Every summer, ODOT provides tips for motorists who may come across farm vehicles through harvest season.
"We often forget that farmers have as much right to use the roads as the rest of us," says Walt McAllister of ODOT's Safety Division and a weekend farmer. "Not only are they on the road legally, but their equipment can be far wider than what we're used to seeing, and they can usually only go 15 to 25 miles per hour."
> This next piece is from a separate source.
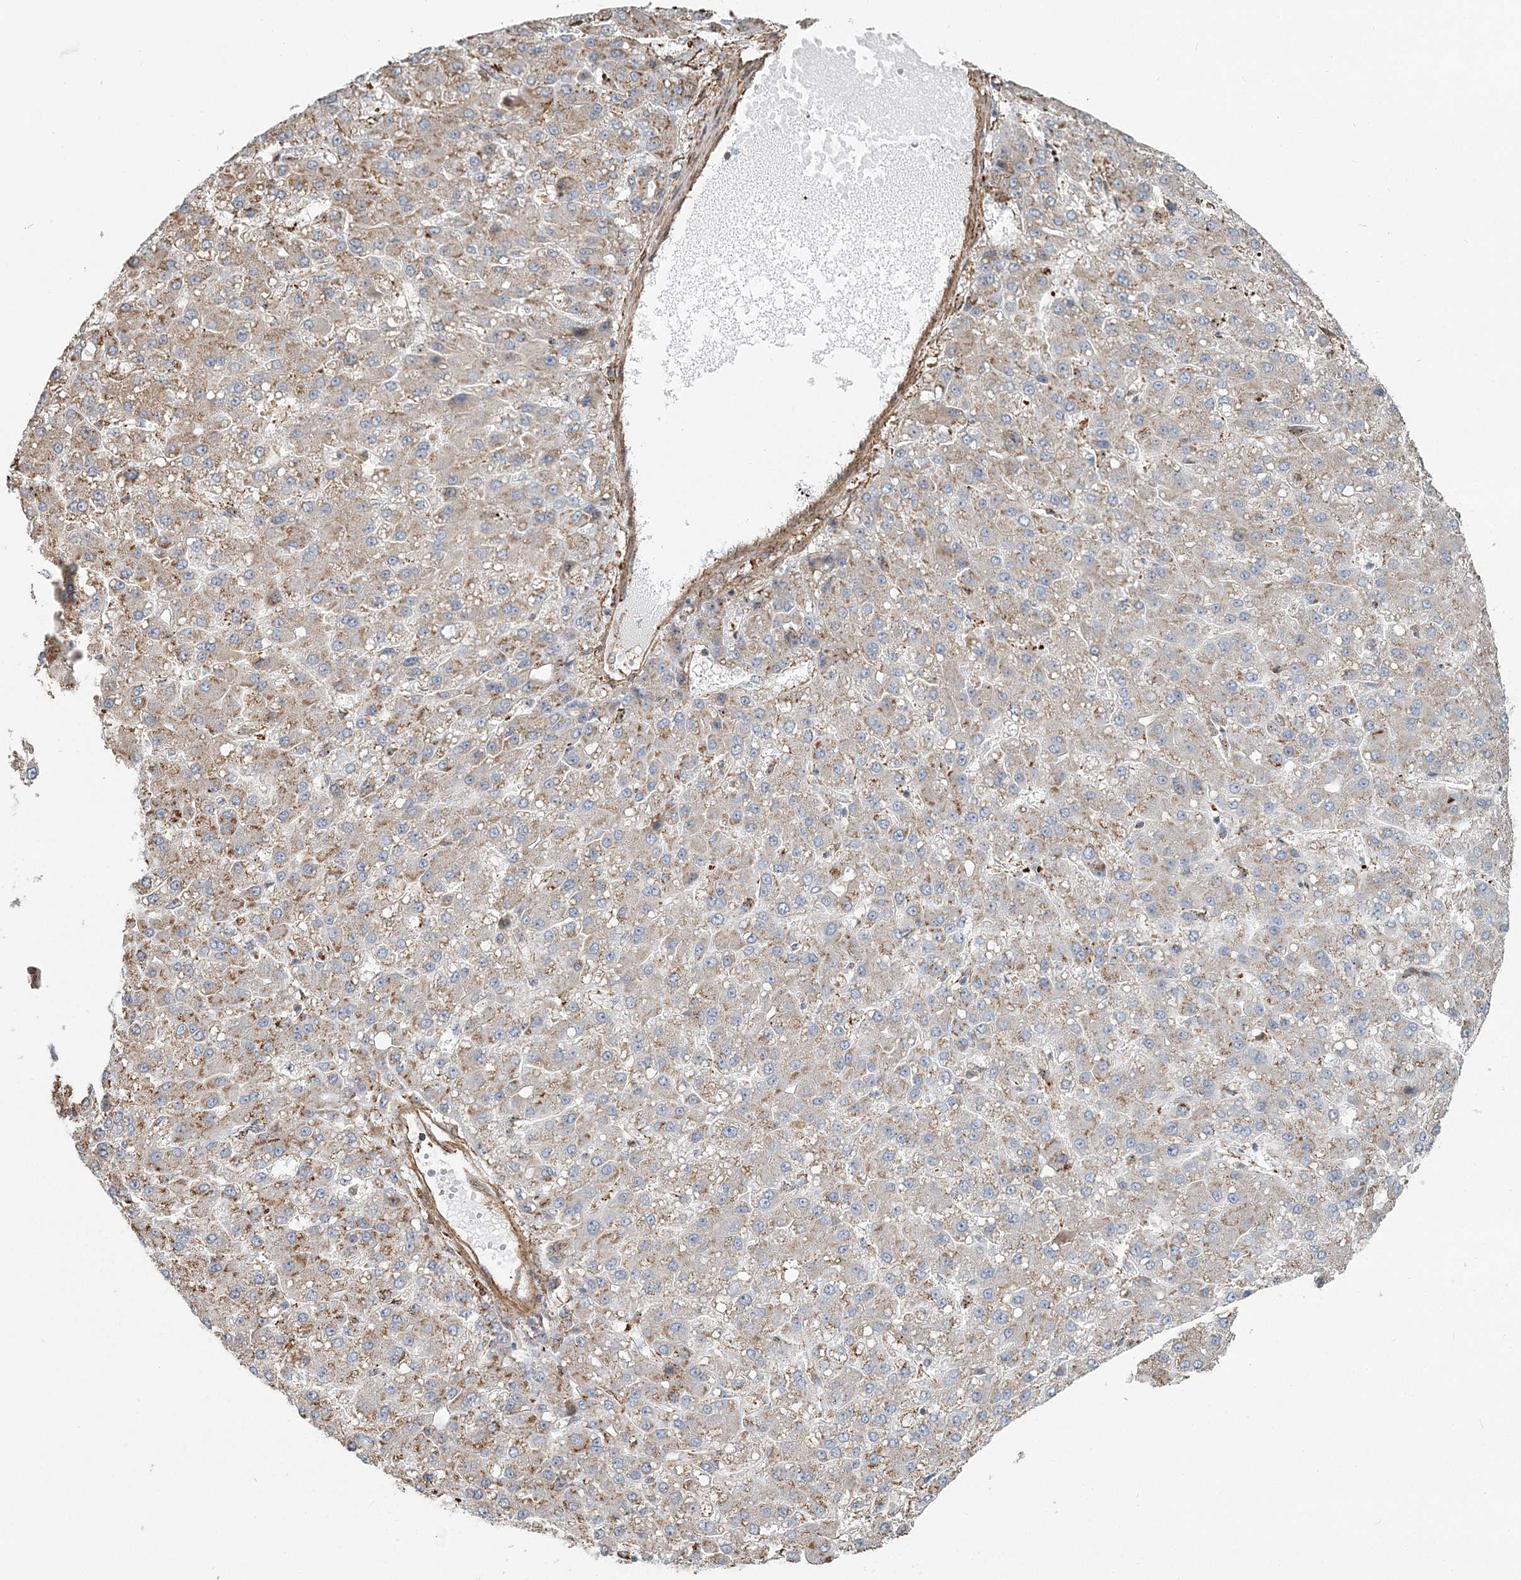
{"staining": {"intensity": "weak", "quantity": ">75%", "location": "cytoplasmic/membranous"}, "tissue": "liver cancer", "cell_type": "Tumor cells", "image_type": "cancer", "snomed": [{"axis": "morphology", "description": "Carcinoma, Hepatocellular, NOS"}, {"axis": "topography", "description": "Liver"}], "caption": "Immunohistochemistry (IHC) (DAB) staining of human liver cancer exhibits weak cytoplasmic/membranous protein expression in about >75% of tumor cells. (Brightfield microscopy of DAB IHC at high magnification).", "gene": "TRAF3IP2", "patient": {"sex": "male", "age": 67}}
Among the advice for general motorists:
Don't assume the farmer knows you're there and don't assume the farmer can immediately move aside to let you pass
A farmer understands that your trip is being delayed; he or she will pull off the road at the first available safe location to allow you to pass
Even if you have to slow down to 20 mph and follow a tractor for two miles, it takes only six minutes of your time, which is approximately the same as waiting for two stoplights
Pass with caution and don't pass unless you can see clearly ahead of both you and the vehicle you will pass. Be watchful of vehicles behind you that may also try to pass
Don't assume a farm vehicle that pulls to the side of the road is turning or letting you pass. Due to the size of some farm implements, the farmer must execute wide turns in both directions
Oregon law requires farmers to clearly identify slow moving vehicles with reflectors, turn on lights, avoid the roadway during rush hours, bad weather, and at night, and use pilot cars, one in front and one in back, if they are going a considerable distance.
With common sense and caution, this summer can be travel-safe for everyone on and off the farm.